Le journaliste d’opposition turc Can Dündar, bête noire du président Recep Tayyip Erdogan, a échappé vendredi à une attaque armée devant le palais de justice d’Istanbul où il est jugé pour « divulgation de secrets d’État » et son assaillant a été arrêté.
Un homme a tiré plusieurs coups de feu avec un pistolet, blessant légèrement un journaliste de la chaine d’information NTV au mollet, avant de déposer son arme devant les caméras et de se rendre tranquillement aux nombreux policiers déployés sur les lieux, a constaté une journaliste de l’AFP sur place.
« Je suis indemne, je ne connais pas cette personne mais je connais très bien ceux qui nous prennent pour cible », a déclaré à la presse M. Dundar, rédacteur en chef du quotidien Cumhuriyet, après cette attaque, aux côtés de son épouse qui a tenu l’agresseur par le col après les faits.
Le journaliste faisait visiblement allusion à la politique répressive de M. Erdogan à l’égard de la presse d’opposition en Turquie.
L’homme dont l’identité serait Murat Sahin, âgé de 40 ans et connu de la police selon les télévisions, a immédiatement été menotté et conduit à un commissariat. Il aurait crié « tu es un traître et tu vas en payer le prix! » avant de tirer plusieurs coups de feu vers les jambes de M. Dündar, dans une volonté de le blesser et non de l’assassiner, selon la chaîne CNN-Türk.
Murat Sahin, longtemps au chômage avant de travailler comme ouvrier, a affirmé à la police vouloir donner « une leçon » à M. Dündar et avoir agi seul.
« Je n’ai pa voulu le tuer, j’aurais pu le faire », aurait-il dit, selon CNN-Türk.
Cette agression intervient alors que M. Dündar et son chef de bureau à Ankara, Erdem Gül, sont dans l’attente d’un verdict du tribunal pénal qui les juge pour avoir révélé que le régime islamo-conservateur du président Erdogan livrait des armes aux groupes jihadistes en Syrie voisine.
L’attaque a été dénoncée par l’ensemble de la classe politique. « Ceux qui visent les journalistes qui font leur métier avec des discours de haine sont responsables de l’attaque contre Can Dündar », a tweeté le chef de l’opposition laïque, Kemal Kiliçdaroglu.
Les deux journalistes risquent la prison à vie dans ce procès controversé et emblématique pour la liberté de la presse en Turquie.
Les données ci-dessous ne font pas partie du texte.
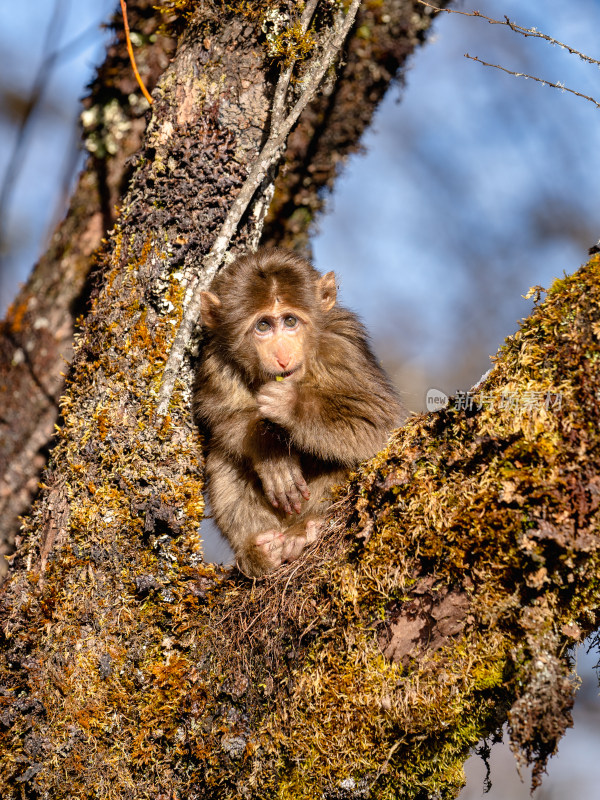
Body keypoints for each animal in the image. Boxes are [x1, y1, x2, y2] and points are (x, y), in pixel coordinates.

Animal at [195, 247, 404, 580]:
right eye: (263, 326)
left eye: (290, 321)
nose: (282, 356)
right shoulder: (217, 362)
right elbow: (222, 419)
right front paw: (270, 451)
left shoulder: (342, 350)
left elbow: (373, 424)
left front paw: (290, 407)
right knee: (223, 455)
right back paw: (259, 549)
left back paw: (306, 531)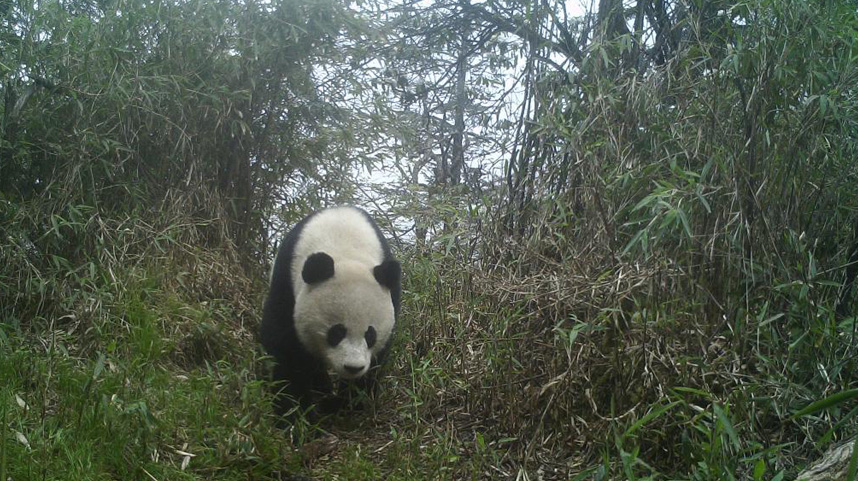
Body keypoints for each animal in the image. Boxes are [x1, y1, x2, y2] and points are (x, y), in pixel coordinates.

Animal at [260, 204, 400, 418]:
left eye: (370, 335)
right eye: (336, 332)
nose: (353, 367)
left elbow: (378, 358)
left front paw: (348, 404)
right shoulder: (286, 282)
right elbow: (286, 347)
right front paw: (296, 413)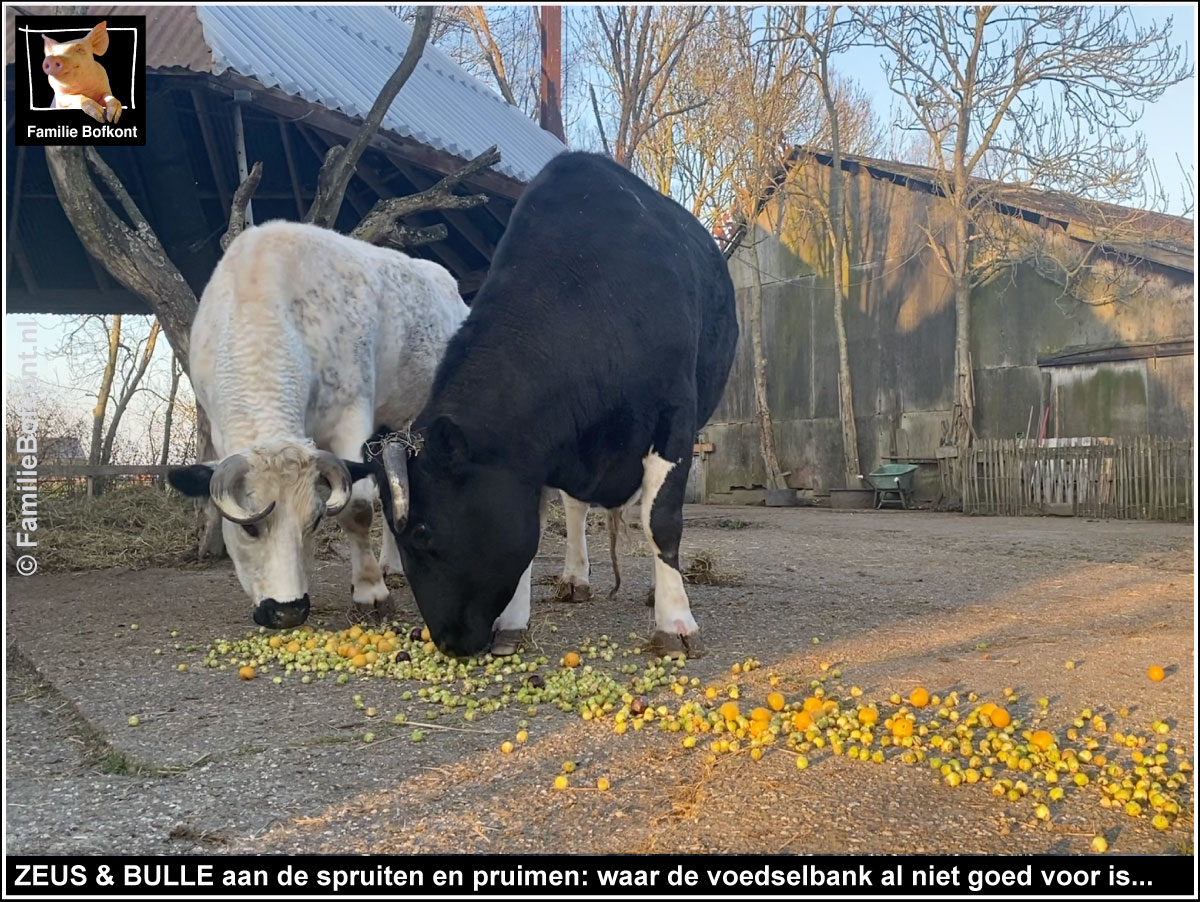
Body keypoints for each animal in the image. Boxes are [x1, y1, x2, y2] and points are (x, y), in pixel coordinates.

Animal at [171, 220, 465, 628]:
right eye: (248, 526)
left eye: (313, 521)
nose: (287, 610)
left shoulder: (350, 417)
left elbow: (357, 508)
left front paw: (370, 592)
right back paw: (391, 564)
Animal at [369, 151, 734, 657]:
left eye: (423, 532)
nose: (448, 641)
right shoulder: (533, 452)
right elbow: (537, 525)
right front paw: (513, 622)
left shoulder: (674, 417)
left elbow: (660, 519)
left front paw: (675, 622)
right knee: (577, 507)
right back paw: (575, 577)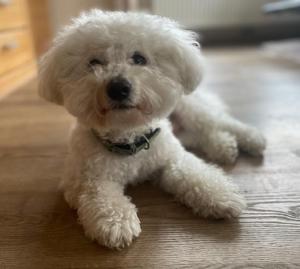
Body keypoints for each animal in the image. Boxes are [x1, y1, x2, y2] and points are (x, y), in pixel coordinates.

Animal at [38, 10, 266, 249]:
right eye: (94, 63)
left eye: (139, 59)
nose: (118, 87)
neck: (129, 142)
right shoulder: (84, 178)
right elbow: (100, 195)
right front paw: (115, 221)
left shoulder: (172, 158)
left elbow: (195, 175)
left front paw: (219, 194)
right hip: (185, 131)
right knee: (204, 134)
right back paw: (222, 146)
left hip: (189, 110)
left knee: (219, 122)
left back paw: (249, 138)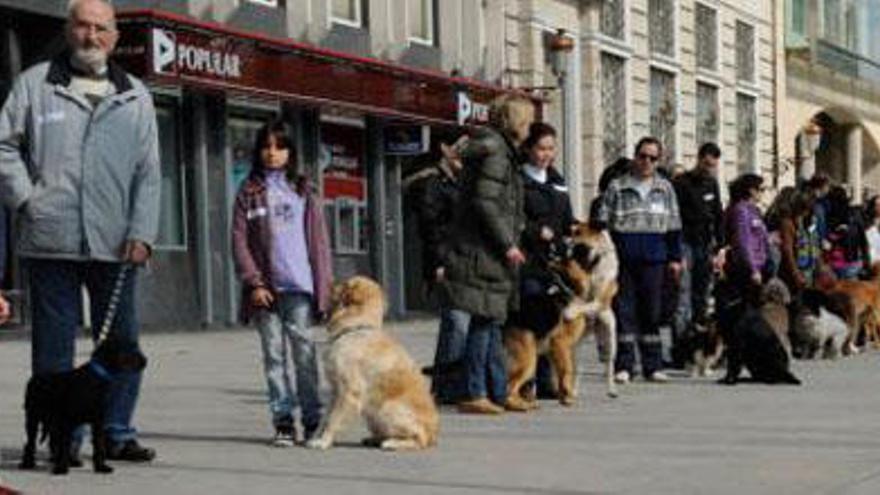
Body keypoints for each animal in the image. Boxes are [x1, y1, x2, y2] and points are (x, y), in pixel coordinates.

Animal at [20, 340, 148, 474]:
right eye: (130, 349)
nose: (145, 360)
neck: (97, 376)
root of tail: (34, 379)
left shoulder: (98, 421)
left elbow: (98, 444)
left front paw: (101, 467)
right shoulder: (67, 421)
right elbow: (64, 445)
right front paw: (61, 468)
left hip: (51, 421)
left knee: (51, 441)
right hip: (32, 416)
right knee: (31, 442)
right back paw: (28, 463)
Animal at [306, 278, 440, 452]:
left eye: (346, 284)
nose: (331, 281)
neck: (355, 327)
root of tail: (434, 435)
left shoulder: (349, 392)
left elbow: (332, 420)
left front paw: (324, 442)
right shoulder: (335, 391)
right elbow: (324, 418)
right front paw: (316, 438)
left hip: (387, 408)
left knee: (420, 438)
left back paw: (392, 443)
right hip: (372, 414)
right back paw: (375, 439)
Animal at [502, 222, 620, 410]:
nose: (562, 240)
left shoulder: (557, 347)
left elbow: (562, 372)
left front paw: (563, 395)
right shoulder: (560, 343)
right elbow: (565, 372)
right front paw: (567, 397)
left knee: (607, 363)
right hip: (529, 358)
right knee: (510, 387)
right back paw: (523, 404)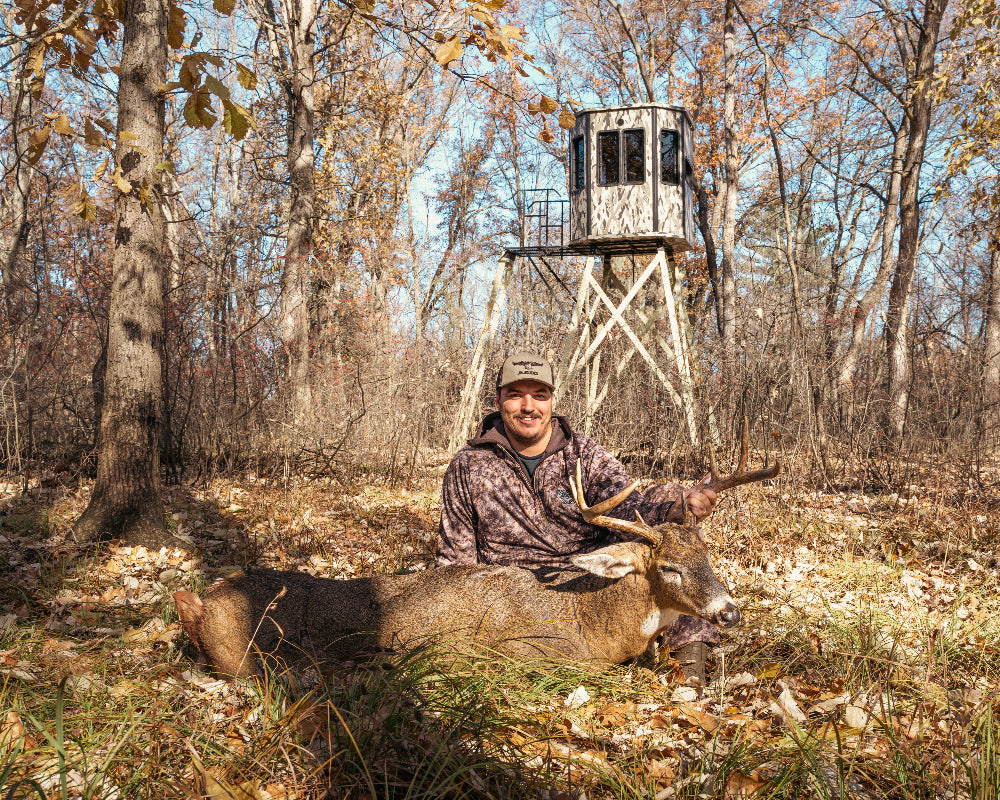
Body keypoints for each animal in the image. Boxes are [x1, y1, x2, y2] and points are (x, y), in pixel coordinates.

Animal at [174, 448, 779, 679]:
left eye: (709, 556)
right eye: (670, 568)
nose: (731, 612)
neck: (596, 620)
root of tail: (208, 599)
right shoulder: (536, 651)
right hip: (257, 659)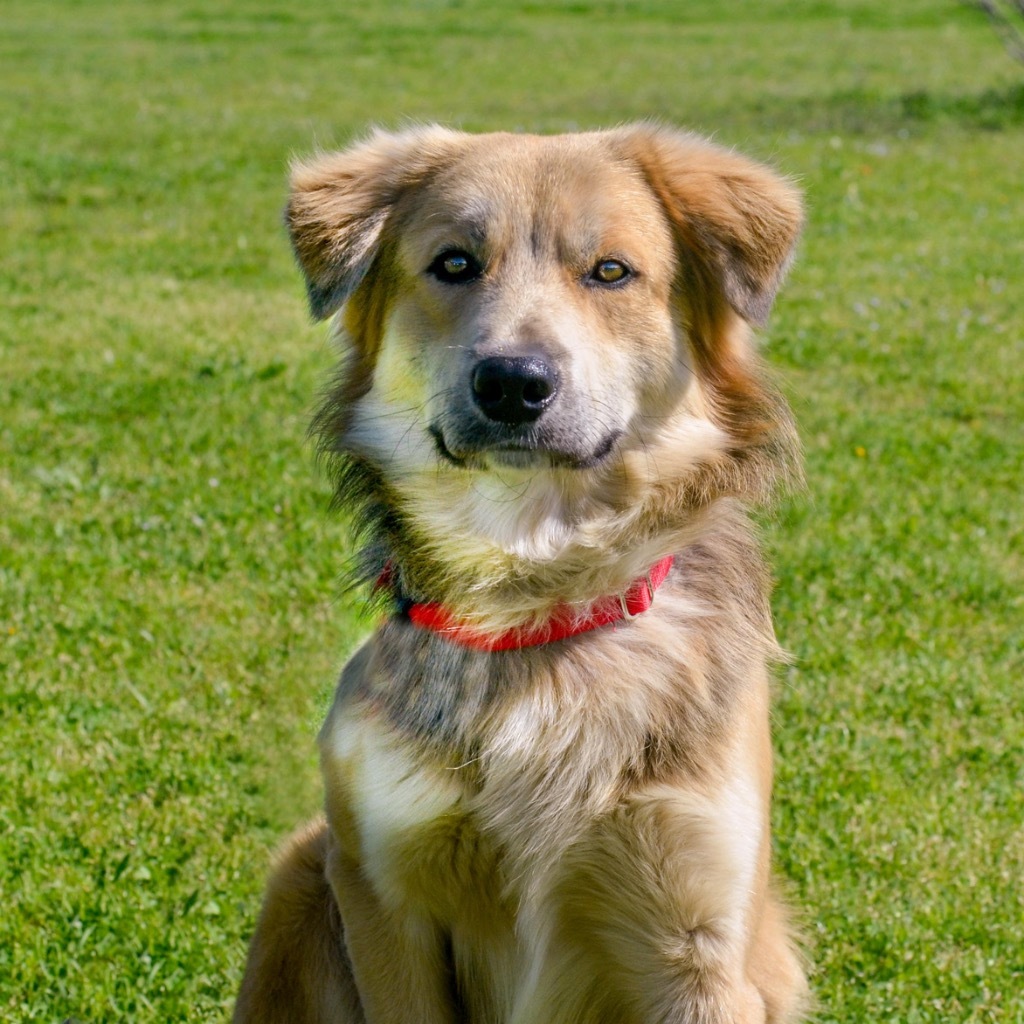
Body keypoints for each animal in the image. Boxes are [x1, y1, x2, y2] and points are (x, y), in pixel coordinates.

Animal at [235, 123, 811, 1019]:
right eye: (454, 263)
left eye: (610, 271)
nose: (512, 381)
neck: (534, 592)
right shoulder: (386, 897)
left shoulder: (698, 931)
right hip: (302, 870)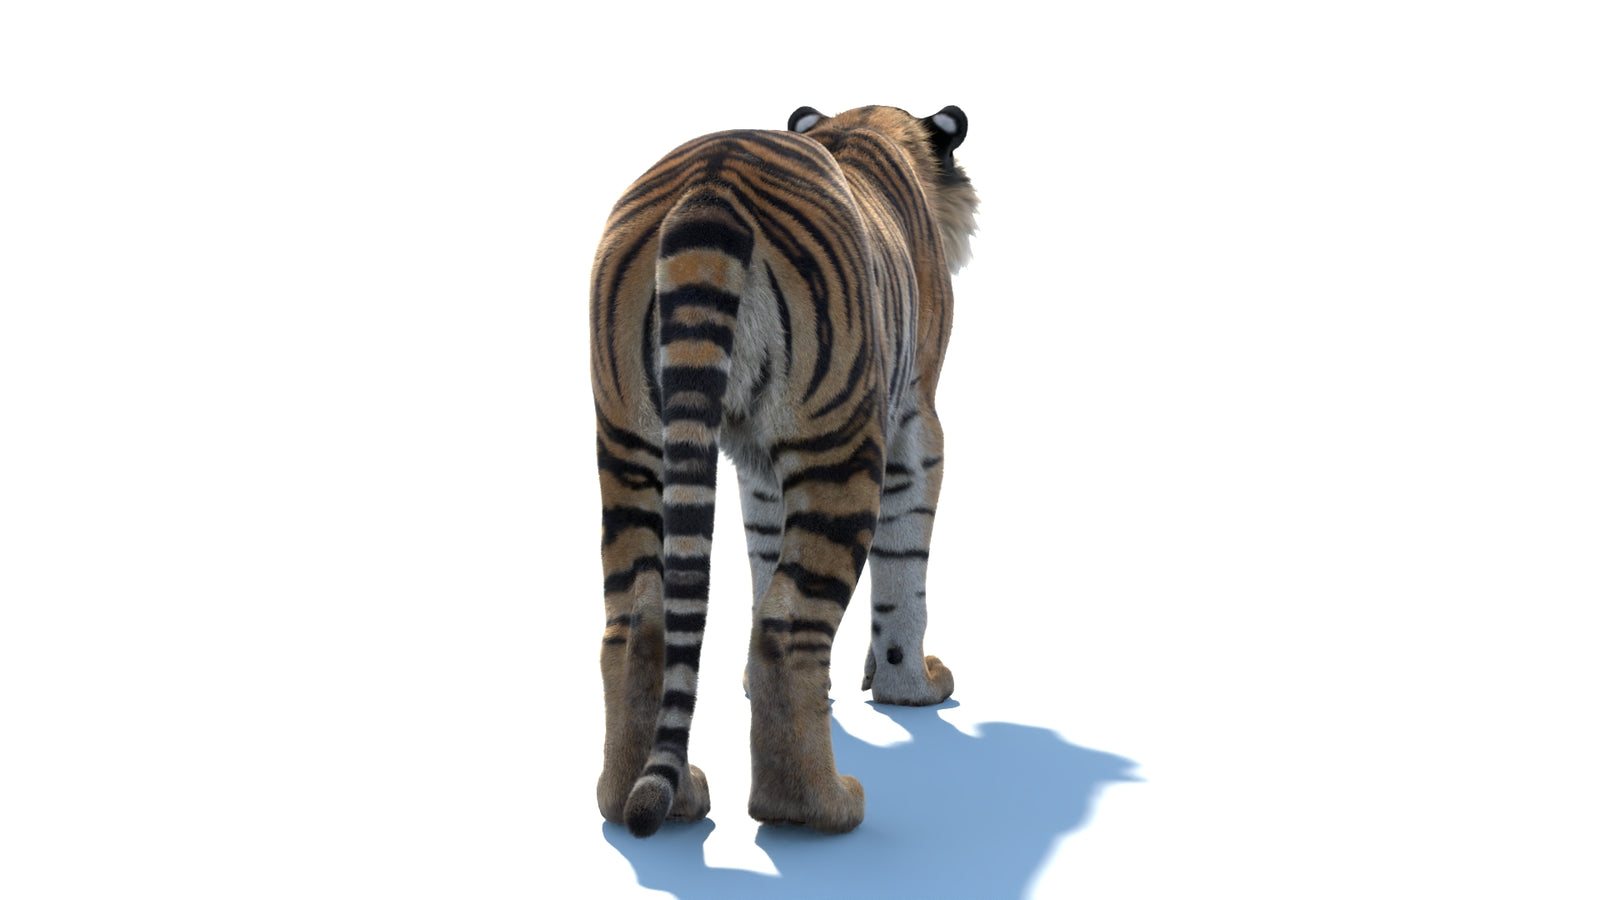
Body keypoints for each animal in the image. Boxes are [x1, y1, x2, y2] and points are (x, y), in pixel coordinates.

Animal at [589, 104, 978, 838]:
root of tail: (709, 185)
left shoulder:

Ils sont accusés d’espionnage, de divulgation de secrets d’État et de tentative de coup d’État pour avoir diffusé en 2014 un article et une vidéo faisant état de livraisons d’armes par les services secrets turcs à des rebelles islamistes en Syrie.
Erdogan menace
« Ils le payeront cher », avait alors menacé, furieux, le chef d’État turc à la télévision, lançant personnellement des poursuites contre les deux hommes.
Les deux journalistes ont passé déjà trois mois dans les cellules de la prison de Silivri, dans la banlieue d’Istanbul, par lesquelles sont passés beaucoup de journalistes de l’opposition.
Ils ont retrouvé la liberté le 26 février grâce à une décision de la Cour constitutionnelle, l’une des dernières institutions échappant au contrôle de M. Erdogan, qui a rejeté publiquement cette décision.
La bataille juridique a donc repris en avril.
Les deux journalistes sont aussi soupçonnés par le pouvoir d’avoir été manipulés par l’imam Fethullah Gülen, ex-allié de M. Erdogan devenu son ennemi numéro un. Depuis décembre 2013 et les révélations, par des proches de Fethullah Gülen, d’affaires de corruption au plus haut sommet de l’État, l’homme fort de Turquie qualifie chaque critique de tentative de coup contre son pouvoir. Les journalistes sont menacés de poursuite pour « insulte » à sa personne tout comme de simples citoyens.
Cumhuriyet est un quotidien farouchement laïc et hostile au régime de M. Erdogan, accusé de dérive autoritaire et de museler la presse indépendante.
La Turquie est à la 149è place sur 180 dans le dernier classement mondial de la liberté de la presse établi par l’organisation Reporters sans frontières (RSF).
Le 4 mars, le gouvernement a placé sous tutelle judiciaire le groupe de presse Zaman, considéré comme proche de la confrérie que dirige M. Gülen depuis les États-Unis. La direction du journal a été licenciée et remplacée par des administrateurs nommés par le pouvoir.